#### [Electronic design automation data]
>>>

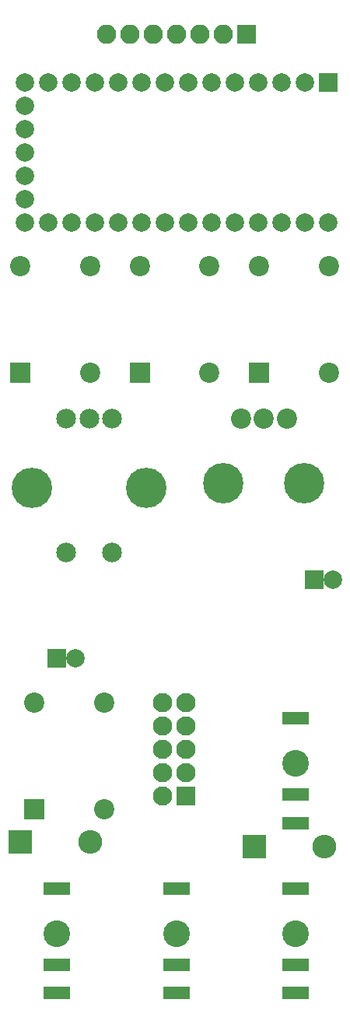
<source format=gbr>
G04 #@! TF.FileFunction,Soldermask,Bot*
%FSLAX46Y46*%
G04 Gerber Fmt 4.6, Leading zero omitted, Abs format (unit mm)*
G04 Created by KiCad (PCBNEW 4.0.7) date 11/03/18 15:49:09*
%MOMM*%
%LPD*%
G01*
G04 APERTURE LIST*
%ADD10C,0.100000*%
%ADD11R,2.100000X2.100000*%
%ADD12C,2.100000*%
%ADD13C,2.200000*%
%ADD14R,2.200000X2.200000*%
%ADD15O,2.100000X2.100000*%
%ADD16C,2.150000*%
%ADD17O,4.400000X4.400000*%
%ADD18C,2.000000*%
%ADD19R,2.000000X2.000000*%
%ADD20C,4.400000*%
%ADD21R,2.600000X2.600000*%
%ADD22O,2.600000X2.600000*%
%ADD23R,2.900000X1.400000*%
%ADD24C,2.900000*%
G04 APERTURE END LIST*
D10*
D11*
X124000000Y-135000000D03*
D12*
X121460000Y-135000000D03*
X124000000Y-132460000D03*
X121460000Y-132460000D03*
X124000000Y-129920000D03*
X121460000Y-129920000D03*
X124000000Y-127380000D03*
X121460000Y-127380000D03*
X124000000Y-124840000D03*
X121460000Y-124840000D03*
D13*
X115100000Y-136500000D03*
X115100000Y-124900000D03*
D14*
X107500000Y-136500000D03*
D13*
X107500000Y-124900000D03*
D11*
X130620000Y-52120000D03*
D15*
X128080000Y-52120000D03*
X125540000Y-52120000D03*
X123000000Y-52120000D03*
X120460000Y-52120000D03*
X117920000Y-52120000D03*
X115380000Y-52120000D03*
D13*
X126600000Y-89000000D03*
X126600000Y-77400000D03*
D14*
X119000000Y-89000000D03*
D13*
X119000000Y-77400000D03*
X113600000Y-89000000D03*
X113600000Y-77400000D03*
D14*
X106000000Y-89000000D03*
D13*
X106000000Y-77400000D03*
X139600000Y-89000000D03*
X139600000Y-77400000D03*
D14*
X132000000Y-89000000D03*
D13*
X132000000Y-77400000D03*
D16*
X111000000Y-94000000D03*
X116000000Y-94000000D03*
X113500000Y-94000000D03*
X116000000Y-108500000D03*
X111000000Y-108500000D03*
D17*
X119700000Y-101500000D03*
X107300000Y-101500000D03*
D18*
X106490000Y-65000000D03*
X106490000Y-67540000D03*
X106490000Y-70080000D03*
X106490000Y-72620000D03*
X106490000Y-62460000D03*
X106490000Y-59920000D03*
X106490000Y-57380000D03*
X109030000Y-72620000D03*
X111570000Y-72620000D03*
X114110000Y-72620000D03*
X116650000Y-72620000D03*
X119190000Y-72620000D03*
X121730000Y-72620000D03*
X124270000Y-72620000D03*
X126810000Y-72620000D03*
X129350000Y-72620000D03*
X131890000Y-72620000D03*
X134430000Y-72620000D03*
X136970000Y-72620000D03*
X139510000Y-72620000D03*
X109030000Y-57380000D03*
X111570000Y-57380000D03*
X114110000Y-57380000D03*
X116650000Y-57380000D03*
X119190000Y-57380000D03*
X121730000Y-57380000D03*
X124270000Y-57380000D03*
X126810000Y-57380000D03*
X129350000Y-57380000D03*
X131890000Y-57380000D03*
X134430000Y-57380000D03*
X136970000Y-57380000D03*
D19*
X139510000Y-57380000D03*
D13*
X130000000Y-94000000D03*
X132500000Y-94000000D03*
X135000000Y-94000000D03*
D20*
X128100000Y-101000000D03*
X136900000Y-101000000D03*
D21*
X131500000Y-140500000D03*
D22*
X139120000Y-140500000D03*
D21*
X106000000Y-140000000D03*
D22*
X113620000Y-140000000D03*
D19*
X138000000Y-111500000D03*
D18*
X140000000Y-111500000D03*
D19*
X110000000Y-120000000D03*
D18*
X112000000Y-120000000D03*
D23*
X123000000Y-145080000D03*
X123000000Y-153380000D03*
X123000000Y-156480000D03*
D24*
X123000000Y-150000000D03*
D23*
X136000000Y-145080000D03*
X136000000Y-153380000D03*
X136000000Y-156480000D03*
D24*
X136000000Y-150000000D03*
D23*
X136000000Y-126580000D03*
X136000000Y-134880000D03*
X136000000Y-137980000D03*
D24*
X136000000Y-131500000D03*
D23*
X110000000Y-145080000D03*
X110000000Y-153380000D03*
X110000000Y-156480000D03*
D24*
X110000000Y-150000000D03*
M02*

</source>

<<<
>>>

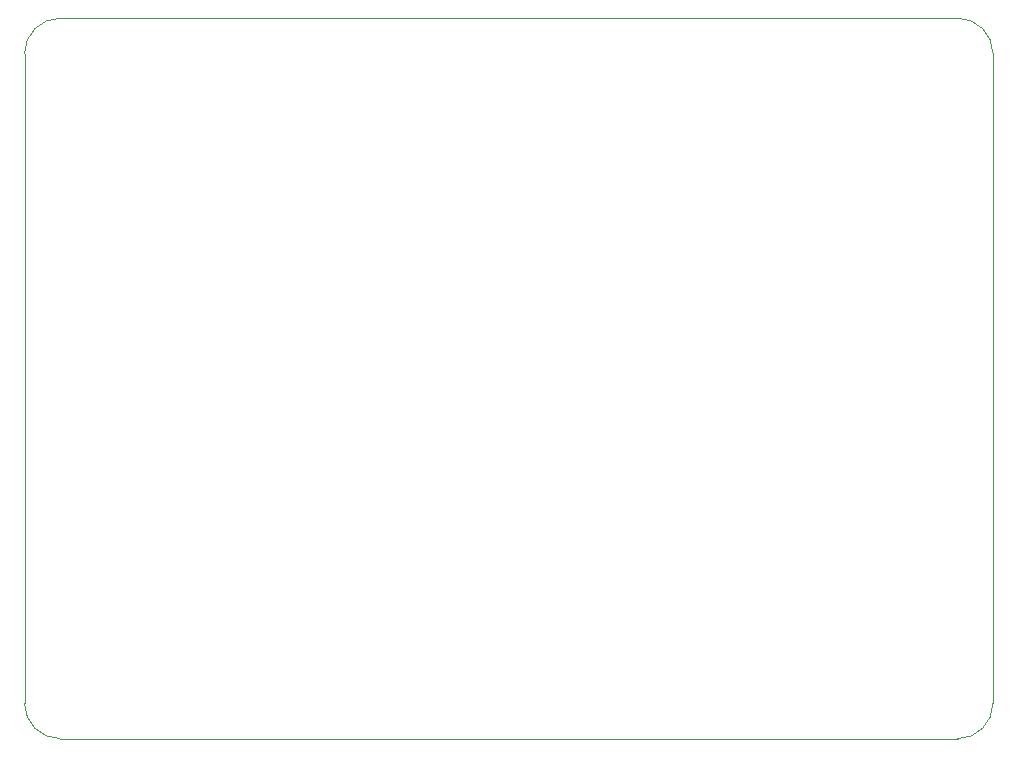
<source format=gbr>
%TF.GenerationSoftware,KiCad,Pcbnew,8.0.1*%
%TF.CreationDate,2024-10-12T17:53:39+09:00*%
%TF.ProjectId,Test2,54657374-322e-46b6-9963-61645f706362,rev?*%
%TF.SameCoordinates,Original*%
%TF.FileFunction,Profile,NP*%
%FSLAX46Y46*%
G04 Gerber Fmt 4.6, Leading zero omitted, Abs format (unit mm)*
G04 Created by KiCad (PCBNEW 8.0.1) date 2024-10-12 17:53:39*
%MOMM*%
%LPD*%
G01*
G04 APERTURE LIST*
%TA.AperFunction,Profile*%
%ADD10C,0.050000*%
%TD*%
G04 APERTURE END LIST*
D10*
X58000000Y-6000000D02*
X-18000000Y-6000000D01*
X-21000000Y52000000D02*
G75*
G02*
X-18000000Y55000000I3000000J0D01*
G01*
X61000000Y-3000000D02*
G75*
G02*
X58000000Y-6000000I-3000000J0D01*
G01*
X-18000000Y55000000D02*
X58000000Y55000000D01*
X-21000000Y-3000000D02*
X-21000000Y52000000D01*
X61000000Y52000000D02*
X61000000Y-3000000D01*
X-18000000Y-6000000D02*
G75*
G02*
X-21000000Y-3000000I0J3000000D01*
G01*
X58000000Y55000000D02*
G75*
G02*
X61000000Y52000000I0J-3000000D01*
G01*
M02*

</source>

<<<
>>>

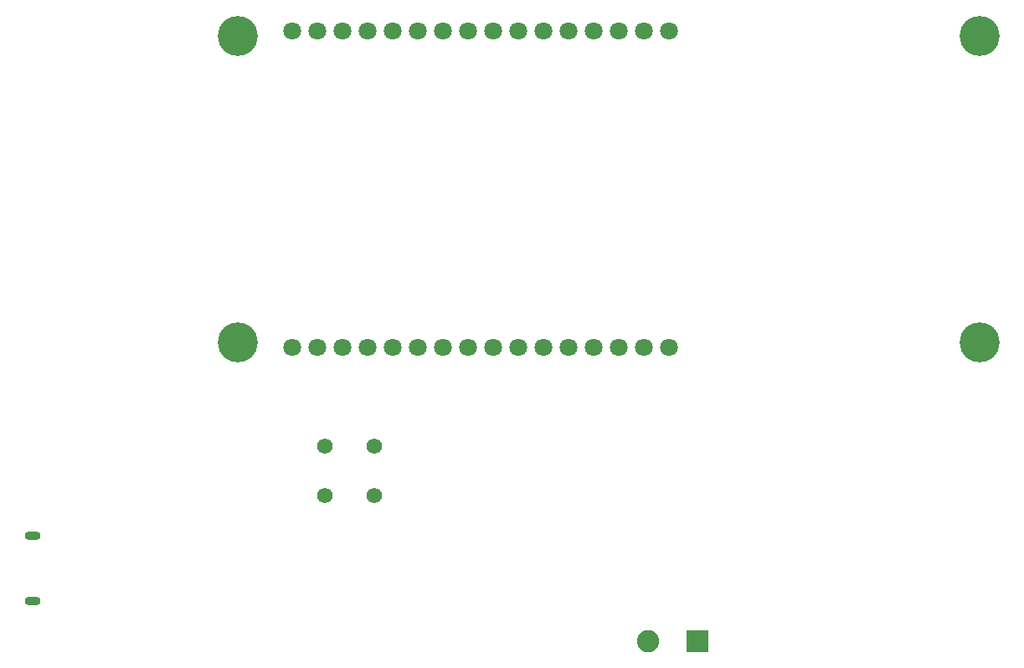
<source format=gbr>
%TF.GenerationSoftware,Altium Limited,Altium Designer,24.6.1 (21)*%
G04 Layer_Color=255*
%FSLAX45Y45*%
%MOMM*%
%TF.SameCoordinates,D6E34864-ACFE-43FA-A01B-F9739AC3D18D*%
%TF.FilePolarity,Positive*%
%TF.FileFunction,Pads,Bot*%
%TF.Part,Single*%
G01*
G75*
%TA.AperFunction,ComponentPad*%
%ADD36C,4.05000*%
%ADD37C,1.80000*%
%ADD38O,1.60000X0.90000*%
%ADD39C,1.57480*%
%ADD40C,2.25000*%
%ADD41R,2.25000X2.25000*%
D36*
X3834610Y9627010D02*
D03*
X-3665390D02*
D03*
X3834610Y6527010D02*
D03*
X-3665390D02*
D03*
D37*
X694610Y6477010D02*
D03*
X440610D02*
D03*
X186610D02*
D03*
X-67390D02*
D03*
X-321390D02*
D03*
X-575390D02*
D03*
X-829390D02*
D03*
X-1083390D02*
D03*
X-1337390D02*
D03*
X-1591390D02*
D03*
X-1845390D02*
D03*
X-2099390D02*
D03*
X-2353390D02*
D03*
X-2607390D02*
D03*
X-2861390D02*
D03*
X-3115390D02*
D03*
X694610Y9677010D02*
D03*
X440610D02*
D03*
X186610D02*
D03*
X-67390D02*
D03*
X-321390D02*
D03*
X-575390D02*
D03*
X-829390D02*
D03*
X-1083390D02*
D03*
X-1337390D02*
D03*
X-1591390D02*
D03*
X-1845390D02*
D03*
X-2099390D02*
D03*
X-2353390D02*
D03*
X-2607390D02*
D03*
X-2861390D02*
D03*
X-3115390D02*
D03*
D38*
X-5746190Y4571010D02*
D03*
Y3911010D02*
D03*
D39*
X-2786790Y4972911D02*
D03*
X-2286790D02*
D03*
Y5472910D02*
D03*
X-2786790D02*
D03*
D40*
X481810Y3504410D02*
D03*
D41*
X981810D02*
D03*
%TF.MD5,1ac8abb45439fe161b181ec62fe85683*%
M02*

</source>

<<<

#### [Prompt]
Taking the lines above, repeat exactly those from the line that contains "X106000000Y-89000000D03*" through the line that contains "X107300000Y-101500000D03*", and both of those lines as well. Include nothing else.

#### [Problem solution]
X106000000Y-89000000D03*
D13*
X106000000Y-77400000D03*
X139600000Y-89000000D03*
X139600000Y-77400000D03*
D14*
X132000000Y-89000000D03*
D13*
X132000000Y-77400000D03*
D16*
X111000000Y-94000000D03*
X116000000Y-94000000D03*
X113500000Y-94000000D03*
X116000000Y-108500000D03*
X111000000Y-108500000D03*
D17*
X119700000Y-101500000D03*
X107300000Y-101500000D03*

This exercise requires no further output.